L’autoguidage permet bien sûr d’aller encore plus loin
dans cette précision, et s’est révélé parfaitement
efficace avec notre ST7, une fois les vitesses de rattrapage correctement
règlées.
Notons enfin que si les moteurs de certaines NJP ont parfois
présenté des vibrations plutôt génantes, ce
n’était pas le cas de notre monture d’essai.

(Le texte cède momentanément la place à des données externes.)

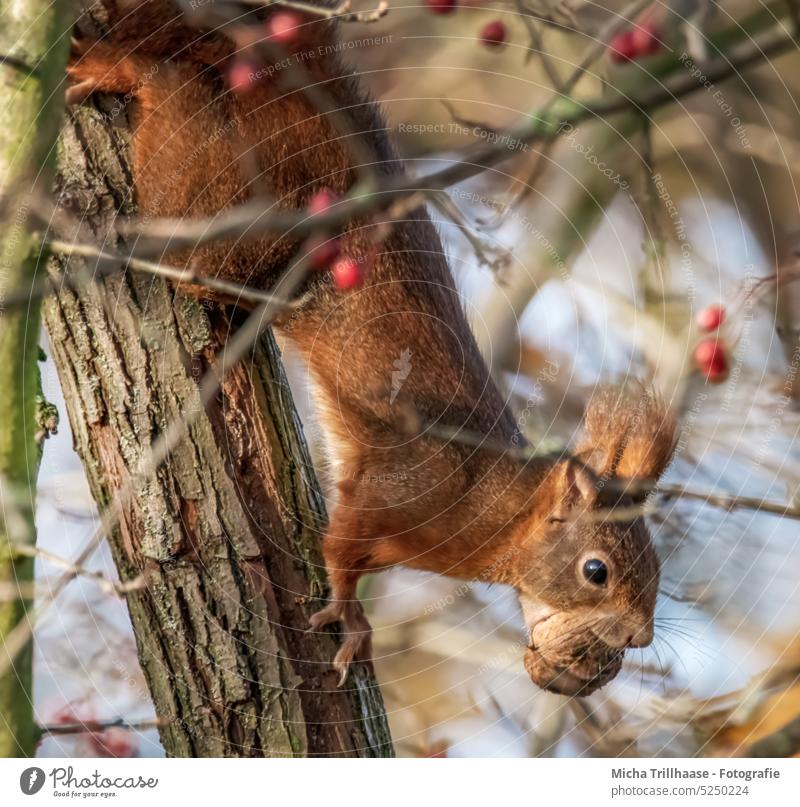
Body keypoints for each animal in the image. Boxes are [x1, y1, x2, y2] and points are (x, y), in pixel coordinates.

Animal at [67, 0, 676, 696]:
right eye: (595, 570)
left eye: (657, 568)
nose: (640, 637)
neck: (497, 510)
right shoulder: (400, 486)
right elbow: (341, 548)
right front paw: (351, 617)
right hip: (228, 217)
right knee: (174, 113)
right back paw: (117, 70)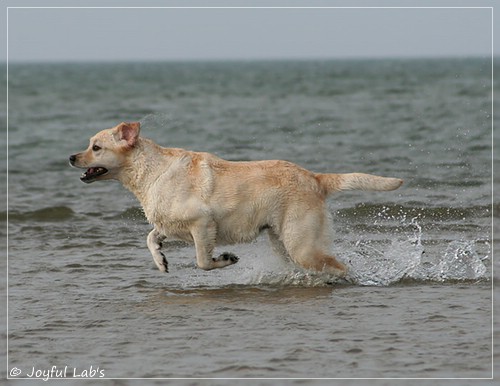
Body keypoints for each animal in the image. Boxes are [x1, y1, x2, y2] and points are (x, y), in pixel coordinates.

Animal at [69, 122, 402, 276]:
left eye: (96, 147)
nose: (71, 157)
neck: (150, 171)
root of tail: (315, 177)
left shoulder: (202, 224)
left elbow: (203, 261)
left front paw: (225, 259)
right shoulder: (169, 223)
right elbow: (151, 237)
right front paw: (161, 260)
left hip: (301, 244)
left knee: (340, 267)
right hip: (283, 242)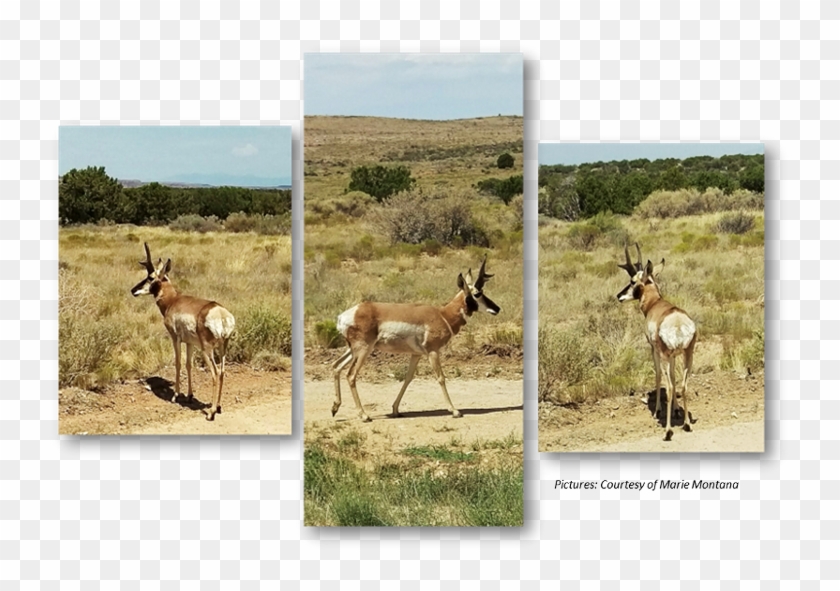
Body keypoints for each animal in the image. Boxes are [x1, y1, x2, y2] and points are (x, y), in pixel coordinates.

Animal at [131, 243, 235, 421]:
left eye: (150, 277)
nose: (133, 290)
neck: (173, 300)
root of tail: (220, 312)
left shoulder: (175, 338)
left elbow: (178, 363)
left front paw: (176, 396)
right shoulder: (189, 343)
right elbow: (188, 365)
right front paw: (189, 396)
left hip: (207, 350)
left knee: (215, 373)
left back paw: (211, 412)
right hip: (223, 348)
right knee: (222, 372)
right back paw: (219, 407)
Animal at [331, 255, 501, 422]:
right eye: (477, 293)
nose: (497, 308)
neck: (443, 315)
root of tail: (346, 315)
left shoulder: (416, 354)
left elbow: (408, 378)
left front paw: (395, 410)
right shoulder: (433, 352)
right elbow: (441, 377)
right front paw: (455, 411)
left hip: (353, 350)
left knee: (336, 366)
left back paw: (335, 408)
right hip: (364, 350)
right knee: (351, 375)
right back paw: (364, 415)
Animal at [617, 243, 697, 441]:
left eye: (632, 281)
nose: (618, 296)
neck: (656, 303)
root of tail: (677, 322)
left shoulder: (653, 350)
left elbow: (659, 375)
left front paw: (658, 411)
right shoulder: (675, 356)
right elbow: (675, 378)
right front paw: (676, 410)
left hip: (666, 355)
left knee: (668, 387)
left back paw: (667, 431)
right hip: (687, 355)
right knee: (683, 385)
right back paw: (686, 424)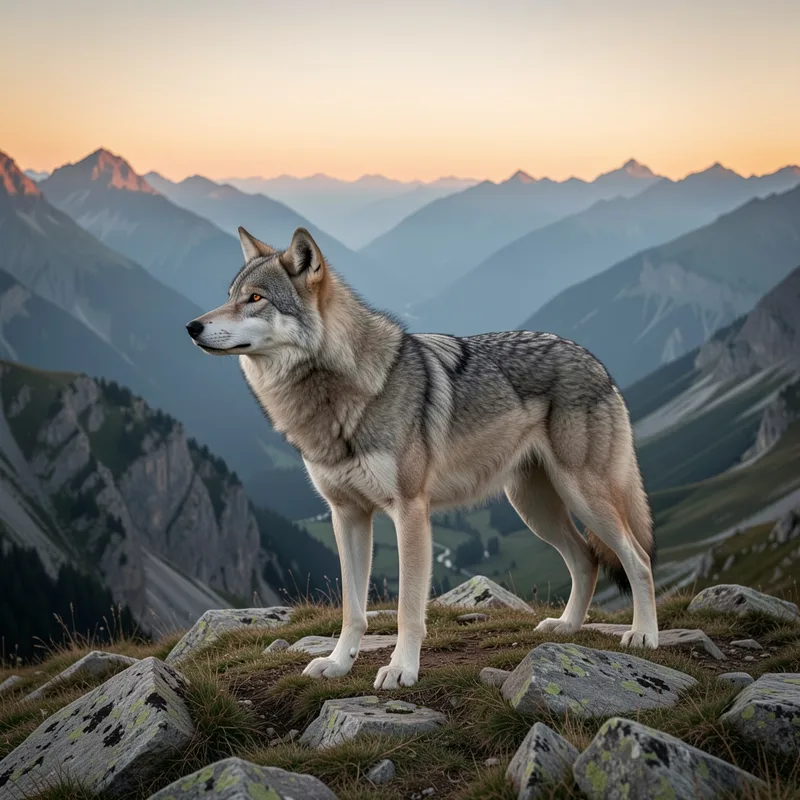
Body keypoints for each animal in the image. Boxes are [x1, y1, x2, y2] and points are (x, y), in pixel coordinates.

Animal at [185, 226, 658, 689]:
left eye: (256, 298)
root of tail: (595, 360)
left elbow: (407, 609)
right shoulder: (347, 515)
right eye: (230, 295)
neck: (339, 395)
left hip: (583, 497)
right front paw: (337, 664)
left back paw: (643, 635)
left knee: (638, 559)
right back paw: (567, 627)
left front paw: (401, 669)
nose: (191, 326)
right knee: (586, 560)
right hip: (533, 508)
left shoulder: (410, 511)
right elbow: (352, 609)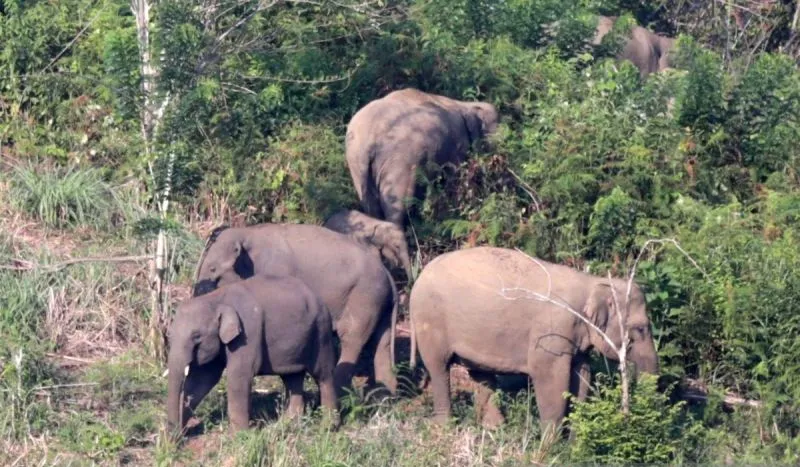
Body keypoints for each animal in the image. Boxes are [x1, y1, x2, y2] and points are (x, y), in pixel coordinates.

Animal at [164, 274, 340, 438]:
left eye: (196, 336)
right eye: (169, 335)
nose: (174, 439)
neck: (216, 299)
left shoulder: (247, 334)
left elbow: (239, 377)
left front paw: (239, 436)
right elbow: (202, 379)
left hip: (321, 332)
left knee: (323, 375)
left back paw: (328, 427)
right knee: (292, 378)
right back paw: (288, 424)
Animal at [191, 223, 404, 398]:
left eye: (212, 269)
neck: (247, 232)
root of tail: (389, 276)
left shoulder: (276, 270)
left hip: (364, 298)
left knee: (352, 339)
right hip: (379, 302)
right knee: (382, 343)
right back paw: (386, 396)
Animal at [346, 88, 496, 228]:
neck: (465, 105)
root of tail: (369, 140)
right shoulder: (457, 145)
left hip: (357, 164)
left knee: (370, 206)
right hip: (400, 162)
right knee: (398, 205)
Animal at [410, 247, 660, 434]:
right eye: (640, 329)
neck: (592, 283)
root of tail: (419, 277)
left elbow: (581, 376)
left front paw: (571, 443)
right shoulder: (551, 332)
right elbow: (551, 380)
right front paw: (549, 448)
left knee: (480, 373)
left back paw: (494, 428)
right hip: (429, 320)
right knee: (438, 368)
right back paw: (444, 427)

Les évolutions possibles :
La NJP ne dispose à l’origine ni d’un contrôle d’erreur
périodique ni d’un système de pointage automatique. S’il
existe apparemment au Japon une version à pointage automatique (NJP
Temma), celle-ci n’a jamais été jusqu’ici adaptée
pour le marché européen. Cela pourrait malgré tout
être fait dans un avenir proche, Takahashi semblant vouloir enfin
se pencher sur le problème.. De toute façon, il existe d’ores
et déjà la possibilité de faire évoluer la
NJP. On peut par exemple y adjoindre des encodeurs (JMI ou Takahashi) pour
faciliter le pointage à l’aide d’un affichage numérique des
coordonnées. Mais les déplacements du télescope devront
dans ce cas se faire manuellement. Si l’on veut un vrai pointage automatique,
on pourra se tourner vers le système MCMT, commercialisée
par la société Valméca, qui comprend aussi un système
de correction d’erreur périodique. D’après les échos
que nous en avons eu, ce système semble très performant,
mais il faut signaler qu’il nécessite un ordinateur pour le piloter,
et non une simple raquette de commande comme par exemple celle qui équipe
les Meade LX 200. D’autre part le système MCMT comporte ses propres
moteurs : celui qui voudrait acquérir une NJP neuve pour la piloter
ensuite à l’aide de ce système a donc tout intérêt
à l’acheter sans ses moteurs d’origine.
EN CONCLUSION :
A l'utilisation cette monture s'avère d'une efficacité remarquable. Elle a toutes les qualités que l'on peut attendre d'un tel matériel, qui malgré son prix et son poids reste encore abordable pour l'amateur. Ces qualités mécaniques la classe parmi les meilleures montures transportables du marché, voire même la meilleure à ce jour. Certains pourront lui reprocher son esthétique discutable ou le fait qu'elle ne possède pas de système de pointage automatique, mais la NJP offre précision mécanique, stabilité, capacité de charge et agrément d'utilisation : autant de qualités très recherchées et souvent difficiles à réunir.